I write about it every once in a while, but one of the episodes in South Dakota’s great and rich history which I find fascinating (and at times humorous, because of all the trash talking) is the nearly 15 year battle over where South Dakota’s State Capital was to be early in our Statehood.
The process for even serving as a temporary Capital was contentious in 1889, with various factions declaring their location in the state as the superior one. And in the process, one group of businessmen hatched a scheme, planning on the future growth opportunities that the State Capital would provide, and declared that the optimum location might be to establish a new state capital community named “Harrison” in the land between the towns of Miller and St. Lawrence.
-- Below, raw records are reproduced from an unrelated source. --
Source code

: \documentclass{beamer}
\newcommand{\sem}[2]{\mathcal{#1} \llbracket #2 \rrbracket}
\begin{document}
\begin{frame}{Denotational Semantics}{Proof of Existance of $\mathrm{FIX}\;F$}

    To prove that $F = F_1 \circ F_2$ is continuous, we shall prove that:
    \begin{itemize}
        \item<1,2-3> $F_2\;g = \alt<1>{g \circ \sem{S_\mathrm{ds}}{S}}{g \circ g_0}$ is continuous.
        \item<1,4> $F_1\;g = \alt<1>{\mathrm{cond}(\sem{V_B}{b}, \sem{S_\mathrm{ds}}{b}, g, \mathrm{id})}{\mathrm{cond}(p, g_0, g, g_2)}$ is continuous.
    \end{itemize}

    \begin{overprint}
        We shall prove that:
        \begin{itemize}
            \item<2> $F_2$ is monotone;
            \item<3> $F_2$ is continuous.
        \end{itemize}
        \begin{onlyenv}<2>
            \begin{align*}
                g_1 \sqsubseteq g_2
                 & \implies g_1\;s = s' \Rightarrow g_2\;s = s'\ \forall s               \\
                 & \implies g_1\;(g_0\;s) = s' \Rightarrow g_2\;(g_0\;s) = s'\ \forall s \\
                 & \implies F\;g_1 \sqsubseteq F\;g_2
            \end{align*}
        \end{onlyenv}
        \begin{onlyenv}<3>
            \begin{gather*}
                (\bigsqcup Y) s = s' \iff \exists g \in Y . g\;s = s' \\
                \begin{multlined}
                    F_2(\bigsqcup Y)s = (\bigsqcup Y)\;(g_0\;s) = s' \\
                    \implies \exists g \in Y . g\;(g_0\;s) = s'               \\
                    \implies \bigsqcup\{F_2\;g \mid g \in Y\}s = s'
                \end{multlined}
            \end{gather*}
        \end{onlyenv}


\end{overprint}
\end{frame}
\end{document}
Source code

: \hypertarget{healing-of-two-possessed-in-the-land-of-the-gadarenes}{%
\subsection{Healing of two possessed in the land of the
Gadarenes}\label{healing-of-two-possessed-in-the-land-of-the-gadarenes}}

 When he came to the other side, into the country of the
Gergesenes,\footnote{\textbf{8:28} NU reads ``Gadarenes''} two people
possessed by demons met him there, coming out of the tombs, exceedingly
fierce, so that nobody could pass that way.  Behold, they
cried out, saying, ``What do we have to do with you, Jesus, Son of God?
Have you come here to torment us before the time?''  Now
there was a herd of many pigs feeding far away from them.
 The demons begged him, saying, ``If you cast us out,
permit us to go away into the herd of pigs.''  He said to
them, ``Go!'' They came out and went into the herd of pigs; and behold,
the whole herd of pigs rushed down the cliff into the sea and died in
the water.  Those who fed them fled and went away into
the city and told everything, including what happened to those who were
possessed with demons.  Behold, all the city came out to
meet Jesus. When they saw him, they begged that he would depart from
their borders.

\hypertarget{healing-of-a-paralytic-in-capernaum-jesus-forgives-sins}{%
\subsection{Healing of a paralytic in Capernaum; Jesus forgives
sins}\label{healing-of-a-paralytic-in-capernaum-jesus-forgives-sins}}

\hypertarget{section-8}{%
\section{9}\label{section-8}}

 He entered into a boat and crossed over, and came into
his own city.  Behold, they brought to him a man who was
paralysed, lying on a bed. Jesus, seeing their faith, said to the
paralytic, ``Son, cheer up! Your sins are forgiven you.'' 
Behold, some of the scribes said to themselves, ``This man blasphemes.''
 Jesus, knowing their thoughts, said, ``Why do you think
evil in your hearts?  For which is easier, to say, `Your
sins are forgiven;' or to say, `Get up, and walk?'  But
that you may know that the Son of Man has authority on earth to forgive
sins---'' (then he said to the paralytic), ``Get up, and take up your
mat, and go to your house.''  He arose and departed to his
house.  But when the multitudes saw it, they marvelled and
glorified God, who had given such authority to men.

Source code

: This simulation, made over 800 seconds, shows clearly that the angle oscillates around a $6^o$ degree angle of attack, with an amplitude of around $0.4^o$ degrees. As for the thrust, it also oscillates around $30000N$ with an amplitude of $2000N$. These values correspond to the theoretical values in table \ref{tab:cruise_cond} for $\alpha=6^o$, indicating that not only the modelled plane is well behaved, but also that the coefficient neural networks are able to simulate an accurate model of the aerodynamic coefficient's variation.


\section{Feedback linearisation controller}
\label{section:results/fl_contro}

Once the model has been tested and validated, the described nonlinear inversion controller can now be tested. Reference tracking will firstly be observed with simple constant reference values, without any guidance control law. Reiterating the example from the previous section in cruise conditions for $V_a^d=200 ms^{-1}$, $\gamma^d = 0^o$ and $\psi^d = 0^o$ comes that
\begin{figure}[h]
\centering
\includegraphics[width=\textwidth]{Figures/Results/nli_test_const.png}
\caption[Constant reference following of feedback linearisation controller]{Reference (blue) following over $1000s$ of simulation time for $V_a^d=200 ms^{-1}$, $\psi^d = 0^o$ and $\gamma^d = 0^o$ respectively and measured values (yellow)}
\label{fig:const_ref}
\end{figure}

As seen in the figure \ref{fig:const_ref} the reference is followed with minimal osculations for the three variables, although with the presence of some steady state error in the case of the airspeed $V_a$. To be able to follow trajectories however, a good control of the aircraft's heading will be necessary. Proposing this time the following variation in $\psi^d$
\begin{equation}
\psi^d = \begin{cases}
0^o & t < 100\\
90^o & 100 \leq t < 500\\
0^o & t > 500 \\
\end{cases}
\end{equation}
From the Hand County Press, January 3, 1889:
If you’re not familiar with the area between Miller and St Lawrence…
Smack dab in the area between the two communities is an important business location that people in Central South Dakota recognize as the site of the Midway Drive-In – one of the last locations in South Dakota where you can catch a drive-in movie!
Granted the map has changed a bit from 1889, so while it may not have been the exact location, it likely would be in the area of where the Capital Complex would have been, had the plan come to fruition.
Unfortunately for the planned community of “Harrison,” even the local newspaper for Hand County was throwing cold water on the idea in their editorial in the same January 3, 1889 issue.
In that connection we ask our over solicitous and sanguine friends what practical good Miller and St. Lawrence are to derive therefrom? In the first place, only notoriety and finally—only notoriety. Ouch.
“One thing very positively and impressively impresses itself on us is the fact that so far as this paper is concerned it will not go into any wild and chimerical scheme with a view of securing a capital of South Dakota—without a feather bed to light on. In other words without something substantial to back up the campaign.”
I believe that was their way of demanding the backers of the scheme “show us the money.”
If you ever get over to enjoy the Americana of a Drive-In movie in one of the last places in South Dakota where you can do so in that stretch of Highway 14 between Miller and St. Lawrence, whether you’re carting your kids over to Miler for the Super Mario Brothers Movie, or Guardians of the Galaxy 3 in coming weeks, keep in mind that except for the hand that fate dealt them, you might be parking in a location that could have been the State Capital had the scheme of some Miller businessmen come to fruition.
I’ve read of this campaign and also the rivalry between the two communities to be the county seat. I believe the distance between the two towns is three miles. The Chicago Northwestern had several irons in the fire in the State Capitol battle. Huron, Pierre and this compromise candidate were all on the Chicago Northwestern and the railroad employed people like Coe Crawford and Marvin Hughitt, a name written large in early statehood history now largely forgotten, to promote their candidates.